* **What to do**
Your task is to repeat the entries underneath exactly, minus the pictures.

* **Layout change descriptions**
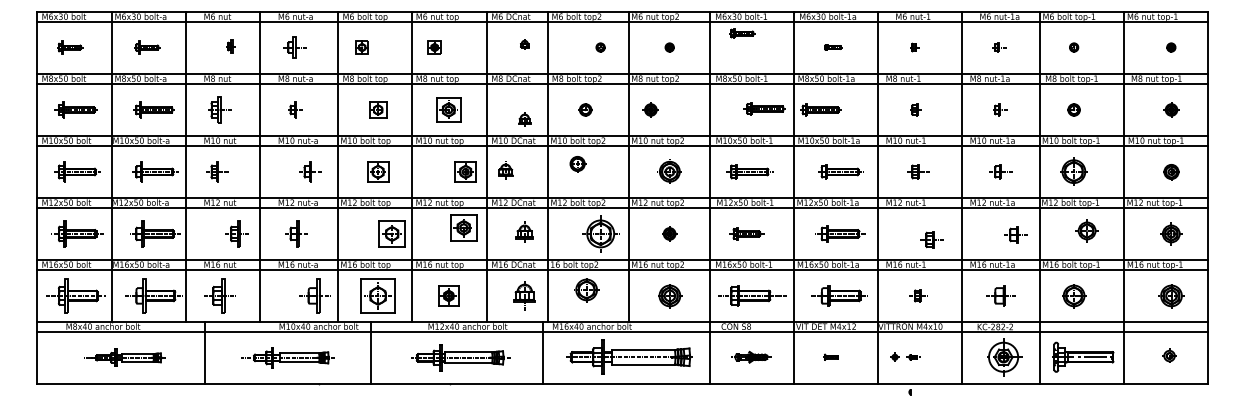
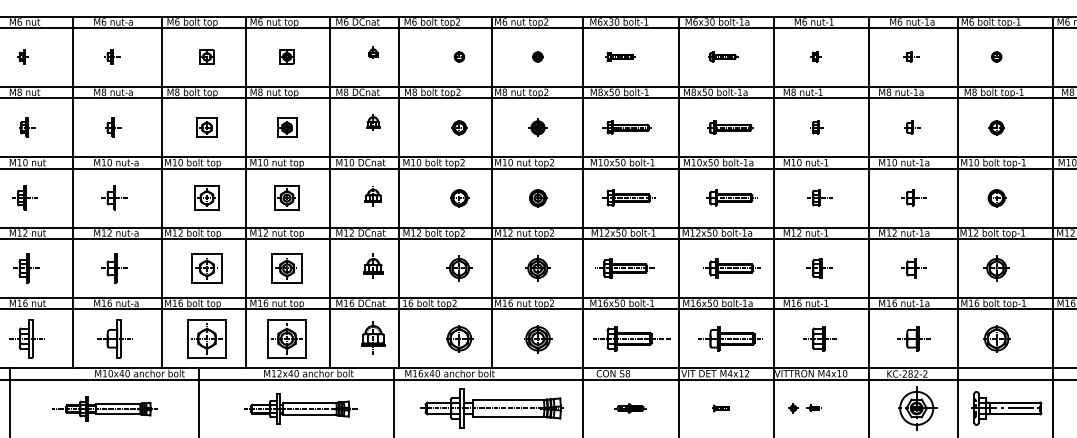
part: (742, 33) -> (620, 56), moved
part: (230, 46) -> (22, 56), moved
part: (294, 47) -> (112, 56), size x0.62
part: (361, 47) -> (206, 56), moved
part: (434, 47) -> (286, 56), moved
part: (833, 47) -> (723, 56), size x1.43
part: (764, 108) -> (627, 127), moved
part: (219, 109) -> (26, 127), size x0.62
part: (448, 109) -> (286, 127), size x0.71
part: (585, 109) -> (459, 127), moved
part: (650, 109) -> (537, 127), moved
part: (820, 109) -> (730, 127), moved
part: (524, 119) -> (373, 122), moved
part: (577, 164) -> (459, 198), moved
part: (505, 170) -> (373, 196), moved
part: (310, 171) -> (114, 197), moved
part: (465, 171) -> (286, 197), moved
part: (669, 172) -> (537, 198), size x0.71
part: (1074, 172) -> (997, 198), size x0.62
part: (463, 227) -> (286, 267), moved
part: (1086, 230) -> (996, 267), moved
part: (236, 233) -> (25, 267), moved
part: (391, 233) -> (206, 267), moved
part: (600, 233) -> (459, 267), size x0.62
part: (669, 233) -> (537, 267), size x1.43
part: (746, 233) -> (624, 267), size x1.43
part: (1015, 234) -> (913, 267), moved
part: (931, 239) -> (819, 267), moved
part: (586, 290) -> (459, 339), moved
part: (314, 295) -> (114, 338), moved
part: (448, 295) -> (286, 338), size x1.67
part: (918, 295) -> (820, 338), size x1.67
part: (751, 357) -> (630, 408), size x0.71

* **Expected answer**
part: (742, 33) -> (620, 56), moved
part: (230, 46) -> (22, 56), moved
part: (294, 47) -> (112, 56), size x0.62
part: (361, 47) -> (206, 56), moved
part: (434, 47) -> (286, 56), moved
part: (833, 47) -> (723, 56), size x1.43
part: (764, 108) -> (627, 127), moved
part: (219, 109) -> (26, 127), size x0.62
part: (448, 109) -> (286, 127), size x0.71
part: (585, 109) -> (459, 127), moved
part: (650, 109) -> (537, 127), moved
part: (820, 109) -> (730, 127), moved
part: (524, 119) -> (373, 122), moved
part: (577, 164) -> (459, 198), moved
part: (505, 170) -> (373, 196), moved
part: (310, 171) -> (114, 197), moved
part: (465, 171) -> (286, 197), moved
part: (669, 172) -> (537, 198), size x0.71
part: (1074, 172) -> (997, 198), size x0.62
part: (463, 227) -> (286, 267), moved
part: (1086, 230) -> (996, 267), moved
part: (236, 233) -> (25, 267), moved
part: (391, 233) -> (206, 267), moved
part: (600, 233) -> (459, 267), size x0.62
part: (669, 233) -> (537, 267), size x1.43
part: (746, 233) -> (624, 267), size x1.43
part: (1015, 234) -> (913, 267), moved
part: (931, 239) -> (819, 267), moved
part: (586, 290) -> (459, 339), moved
part: (314, 295) -> (114, 338), moved
part: (448, 295) -> (286, 338), size x1.67
part: (918, 295) -> (820, 338), size x1.67
part: (751, 357) -> (630, 408), size x0.71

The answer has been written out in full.